É sim dona eu juro pra dona que é logo ali que eu compro "sempre" olha lá eu vou num pé... compro e volto no outro aqui com a comida.

Abri a carteira e ele rapidamente percebeu que eu só tinha dez e foi super rápido na solução dum problema que me pareceu bem costumeiro.

-Eu volto com o seu troco dona pode confiar.

Olhei bem para o "meu pequeno príncipe" e lhe falei assim:

-Olha bem aqui para meus olhos, vou confiar em você, ok? Fico aqui esperando você voltar com a comida e com o meu troco.

Assim ele se foi pela areia, bem devagar para quem estava com tanta fome e sob a minha certeza que não voltaria nunca mais, todavia, cinco minutos depois ele voltou com os dez reais na mão.

Surpreendentemente o pequeno príncipe era muito mais esperto em criar estórias do que imaginaria minha vã literatura de vida:

-Dona o marmitex acabou de acabar a senhora que sabe pode ficar com o seu dinheiro mas se deixar ele comigo eu arranjo mais uns troco e logo ali no supermercado compro para a minha mãe dois quilos de feijão mais dois de arroz mais dois de batata e dois de jabá.

Mais uma vez me auto castiguei já que aprendi que " para enxergar claro, basta mudar a direção do olhar".

Afinal, que tipo de brasileira seria eu que, ali a esperar pelo meu peixe grelhado recém chegado do mar, ousasse pegar de volta dez reais duma criança de oito anos com fome de tudo e sem marmitex, ainda mais decidida a fazer o supermercado para sua mãe em plena "inflação de vida " que em poucos minutos de tempo vivido já lhe consumira seu destino para sempre?

Ali percebi que a inflação sobre aquelas moedas era a que menos importava numa cena de infância mais que explorada e negligenciada.

Se ele me enganaria ou não já não seria o mérito àquele triste desfecho de mais um capítulo inaudiente que em nada mudaria seu epílogo social...nem ao meu.

Numa quase oração de intenção por aquele meu pequeno príncipe da praia eu lhe doei minhas "rosas" a lhe desejar boa sorte nos próximos capítulos do seu jardim de areia.

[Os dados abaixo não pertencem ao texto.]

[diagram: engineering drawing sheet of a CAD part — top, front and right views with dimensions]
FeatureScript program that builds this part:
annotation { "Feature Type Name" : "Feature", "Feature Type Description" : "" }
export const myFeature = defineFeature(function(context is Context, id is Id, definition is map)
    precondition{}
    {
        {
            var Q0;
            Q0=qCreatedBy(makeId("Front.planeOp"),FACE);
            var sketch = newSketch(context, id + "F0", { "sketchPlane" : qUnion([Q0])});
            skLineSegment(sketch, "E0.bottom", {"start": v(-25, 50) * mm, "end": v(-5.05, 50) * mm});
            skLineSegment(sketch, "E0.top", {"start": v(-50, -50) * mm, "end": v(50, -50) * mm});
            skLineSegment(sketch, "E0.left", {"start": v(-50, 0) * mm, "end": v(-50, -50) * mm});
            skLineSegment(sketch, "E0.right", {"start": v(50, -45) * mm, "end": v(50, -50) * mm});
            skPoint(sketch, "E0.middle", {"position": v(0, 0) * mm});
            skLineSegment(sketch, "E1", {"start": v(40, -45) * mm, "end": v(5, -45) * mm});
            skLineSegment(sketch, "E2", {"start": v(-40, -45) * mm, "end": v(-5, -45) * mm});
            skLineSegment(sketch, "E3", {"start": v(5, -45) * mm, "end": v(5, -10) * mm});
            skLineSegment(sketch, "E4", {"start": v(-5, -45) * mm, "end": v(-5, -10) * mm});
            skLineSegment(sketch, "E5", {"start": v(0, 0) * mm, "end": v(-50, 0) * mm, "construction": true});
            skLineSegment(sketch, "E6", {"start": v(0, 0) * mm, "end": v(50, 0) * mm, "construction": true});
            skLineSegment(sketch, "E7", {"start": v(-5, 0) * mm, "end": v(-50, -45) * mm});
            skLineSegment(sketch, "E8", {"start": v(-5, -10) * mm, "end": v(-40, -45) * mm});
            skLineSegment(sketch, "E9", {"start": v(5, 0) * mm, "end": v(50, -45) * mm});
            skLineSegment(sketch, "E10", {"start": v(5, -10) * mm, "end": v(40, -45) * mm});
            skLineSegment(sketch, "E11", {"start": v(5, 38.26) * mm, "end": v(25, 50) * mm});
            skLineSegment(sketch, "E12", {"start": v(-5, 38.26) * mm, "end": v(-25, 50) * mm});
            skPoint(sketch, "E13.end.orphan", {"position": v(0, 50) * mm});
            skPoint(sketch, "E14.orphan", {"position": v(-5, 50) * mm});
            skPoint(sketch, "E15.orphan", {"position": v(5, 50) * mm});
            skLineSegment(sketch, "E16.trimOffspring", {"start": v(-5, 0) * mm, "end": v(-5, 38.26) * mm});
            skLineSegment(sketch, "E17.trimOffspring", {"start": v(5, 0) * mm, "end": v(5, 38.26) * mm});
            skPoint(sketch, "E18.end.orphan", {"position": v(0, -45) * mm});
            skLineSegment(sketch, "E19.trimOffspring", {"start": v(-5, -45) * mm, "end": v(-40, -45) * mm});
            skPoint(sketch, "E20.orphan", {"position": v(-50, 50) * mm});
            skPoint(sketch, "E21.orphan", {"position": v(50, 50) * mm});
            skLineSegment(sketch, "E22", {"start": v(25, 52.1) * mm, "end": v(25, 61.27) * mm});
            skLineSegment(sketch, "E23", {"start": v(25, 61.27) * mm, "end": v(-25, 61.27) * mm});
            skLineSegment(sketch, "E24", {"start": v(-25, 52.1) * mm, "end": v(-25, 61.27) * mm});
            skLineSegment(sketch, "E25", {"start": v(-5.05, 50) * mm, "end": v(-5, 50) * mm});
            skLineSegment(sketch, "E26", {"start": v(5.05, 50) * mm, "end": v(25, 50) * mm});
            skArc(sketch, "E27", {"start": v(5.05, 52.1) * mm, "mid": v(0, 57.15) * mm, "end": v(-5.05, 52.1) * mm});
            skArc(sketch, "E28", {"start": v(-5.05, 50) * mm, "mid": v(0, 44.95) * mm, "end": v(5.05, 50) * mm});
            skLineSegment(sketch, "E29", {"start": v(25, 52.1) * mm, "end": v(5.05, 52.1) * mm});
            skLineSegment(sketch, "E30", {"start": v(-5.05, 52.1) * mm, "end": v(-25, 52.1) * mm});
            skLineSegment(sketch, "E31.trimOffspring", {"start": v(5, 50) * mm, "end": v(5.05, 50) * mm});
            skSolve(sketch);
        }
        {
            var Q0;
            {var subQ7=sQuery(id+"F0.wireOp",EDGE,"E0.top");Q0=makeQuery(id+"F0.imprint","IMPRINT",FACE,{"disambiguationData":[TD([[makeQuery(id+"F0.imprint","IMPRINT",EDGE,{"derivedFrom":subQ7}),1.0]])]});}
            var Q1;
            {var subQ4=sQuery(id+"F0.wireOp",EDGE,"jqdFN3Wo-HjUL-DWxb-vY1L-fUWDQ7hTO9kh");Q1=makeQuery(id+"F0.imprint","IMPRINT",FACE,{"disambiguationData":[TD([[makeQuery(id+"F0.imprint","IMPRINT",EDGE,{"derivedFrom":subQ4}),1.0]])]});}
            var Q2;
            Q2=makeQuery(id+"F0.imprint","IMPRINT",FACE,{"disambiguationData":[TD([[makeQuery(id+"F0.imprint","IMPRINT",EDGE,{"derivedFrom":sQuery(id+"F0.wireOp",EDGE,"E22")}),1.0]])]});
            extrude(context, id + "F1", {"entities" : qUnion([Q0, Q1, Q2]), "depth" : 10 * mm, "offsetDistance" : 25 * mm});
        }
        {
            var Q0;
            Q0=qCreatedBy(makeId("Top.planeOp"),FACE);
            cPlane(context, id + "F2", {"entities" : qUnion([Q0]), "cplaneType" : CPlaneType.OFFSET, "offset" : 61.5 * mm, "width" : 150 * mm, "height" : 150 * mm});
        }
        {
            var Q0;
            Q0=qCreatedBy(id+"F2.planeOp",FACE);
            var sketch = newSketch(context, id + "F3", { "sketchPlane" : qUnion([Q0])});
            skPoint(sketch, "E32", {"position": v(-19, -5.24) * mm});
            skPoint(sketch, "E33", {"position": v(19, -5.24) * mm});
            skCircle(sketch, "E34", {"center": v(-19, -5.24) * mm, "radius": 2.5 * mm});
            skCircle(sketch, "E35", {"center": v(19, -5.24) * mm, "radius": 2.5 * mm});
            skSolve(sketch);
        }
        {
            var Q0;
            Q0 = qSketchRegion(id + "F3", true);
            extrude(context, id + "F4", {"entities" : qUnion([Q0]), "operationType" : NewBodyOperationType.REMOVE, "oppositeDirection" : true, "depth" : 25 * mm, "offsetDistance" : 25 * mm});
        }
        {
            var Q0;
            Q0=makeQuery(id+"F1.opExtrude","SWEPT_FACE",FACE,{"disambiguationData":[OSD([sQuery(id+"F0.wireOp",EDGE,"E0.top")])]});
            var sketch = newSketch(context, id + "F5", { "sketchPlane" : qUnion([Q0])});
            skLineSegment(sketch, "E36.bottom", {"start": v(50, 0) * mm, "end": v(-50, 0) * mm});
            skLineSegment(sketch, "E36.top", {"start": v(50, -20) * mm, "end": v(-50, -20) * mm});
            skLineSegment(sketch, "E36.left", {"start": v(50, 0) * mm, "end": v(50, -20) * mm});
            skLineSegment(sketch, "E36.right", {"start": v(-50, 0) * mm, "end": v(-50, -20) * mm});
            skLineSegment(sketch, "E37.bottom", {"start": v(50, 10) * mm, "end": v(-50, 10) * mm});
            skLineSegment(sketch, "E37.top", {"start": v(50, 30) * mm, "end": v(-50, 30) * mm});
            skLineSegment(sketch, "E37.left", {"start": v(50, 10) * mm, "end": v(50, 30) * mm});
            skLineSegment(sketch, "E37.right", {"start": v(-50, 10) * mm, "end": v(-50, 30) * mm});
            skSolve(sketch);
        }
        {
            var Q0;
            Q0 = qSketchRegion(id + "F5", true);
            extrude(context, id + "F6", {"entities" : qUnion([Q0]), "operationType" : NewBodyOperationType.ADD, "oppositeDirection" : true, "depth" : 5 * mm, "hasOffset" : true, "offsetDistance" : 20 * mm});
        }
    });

Quem sabe "o tempo dedicado àquelas flores o faria uma rosa mais importante... dali adiante", pensei.

-Brigadú dona!-ele me exclamou com os olhos brilhantes, cheio de contentamento.

Foi ali, relendo mais uma vez a obra de Antoine Saint Exupéry, ao vivo e em desbotadas cores pelas praias dum país tropical, que entendi o quanto somos todos precocemente responsáveis pelos nossos tantos pequenos príncipes das atuais páginas do nosso cenário Brasil.

Porque Saint Exupéry também sentiu e escreveu que:

"O amor não consiste em olhar um para o outro, mas sim em olhar juntos para a mesma direção, na tentativa de enxergar que, de fato, o essencial que é invísivel aos olhos... só se enxerga com o olhar do coração."